This article has been getting extensive and well-deserved coverage over the last few days. Essentially, it is demonstrating that the YouTube recommendation engine tends to lead to more extreme material, more or less whatever your starting point. In short, “YouTube leads viewers down a rabbit hole of extremism, while Google racks up the ad sales.”
The reason for including it here is not because of the specific algorithm or the specific behaviour it generates. It is because it’s a very clear example of a wider phenomenon. It’s a pretty safe assumption that the observed behaviour is not the result of a cabal of fringe conspirators deep in the secret basements of Google setting out a trail to recruit people into extremist groups or attitudes. The pretty obvious motivation is that what they are actually trying to do is to tempt people into spending as long as possible watching YouTube videos, because that’s the way they can put most advertising in front of most eyeballs.
In other words, algorithmic tools can have radically unintended consequences.

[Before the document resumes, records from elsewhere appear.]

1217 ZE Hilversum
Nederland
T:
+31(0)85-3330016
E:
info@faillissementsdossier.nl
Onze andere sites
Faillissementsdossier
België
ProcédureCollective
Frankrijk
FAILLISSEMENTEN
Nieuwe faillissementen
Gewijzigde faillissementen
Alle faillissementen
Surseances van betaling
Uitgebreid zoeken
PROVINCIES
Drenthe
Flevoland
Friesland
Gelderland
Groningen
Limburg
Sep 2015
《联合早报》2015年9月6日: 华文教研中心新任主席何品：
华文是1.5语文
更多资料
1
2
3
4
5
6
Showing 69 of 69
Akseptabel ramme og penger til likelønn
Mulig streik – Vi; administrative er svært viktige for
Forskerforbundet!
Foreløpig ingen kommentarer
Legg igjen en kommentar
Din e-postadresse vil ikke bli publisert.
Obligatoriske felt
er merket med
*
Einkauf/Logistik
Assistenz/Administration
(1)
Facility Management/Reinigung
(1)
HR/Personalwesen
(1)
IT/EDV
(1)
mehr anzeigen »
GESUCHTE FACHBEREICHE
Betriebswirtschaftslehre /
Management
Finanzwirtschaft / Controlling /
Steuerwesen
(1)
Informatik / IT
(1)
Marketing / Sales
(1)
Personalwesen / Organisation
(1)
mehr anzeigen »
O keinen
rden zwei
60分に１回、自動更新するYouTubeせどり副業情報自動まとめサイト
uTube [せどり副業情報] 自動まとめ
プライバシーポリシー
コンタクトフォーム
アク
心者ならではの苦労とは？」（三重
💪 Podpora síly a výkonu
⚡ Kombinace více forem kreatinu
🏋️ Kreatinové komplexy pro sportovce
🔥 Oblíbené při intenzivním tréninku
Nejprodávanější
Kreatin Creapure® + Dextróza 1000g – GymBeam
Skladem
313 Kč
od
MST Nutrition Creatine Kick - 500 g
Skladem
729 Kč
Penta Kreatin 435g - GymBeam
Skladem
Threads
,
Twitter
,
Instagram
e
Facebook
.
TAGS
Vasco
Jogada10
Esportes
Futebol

That’s made worse in this case because the unintended consequences are not a sign of the intended goal not being achieved; on the contrary, they are the very means by which that intended goal is being achieved. So it is not just the case that YouTube has some strong incentives not to fix the problem, the problem may not be obvious to them in the first place.
This is a clear example. But we need to keep asking the same questions about other systems: what are the second order effects, will we recognise them when we see them, and will we be ready to – and able to – address them?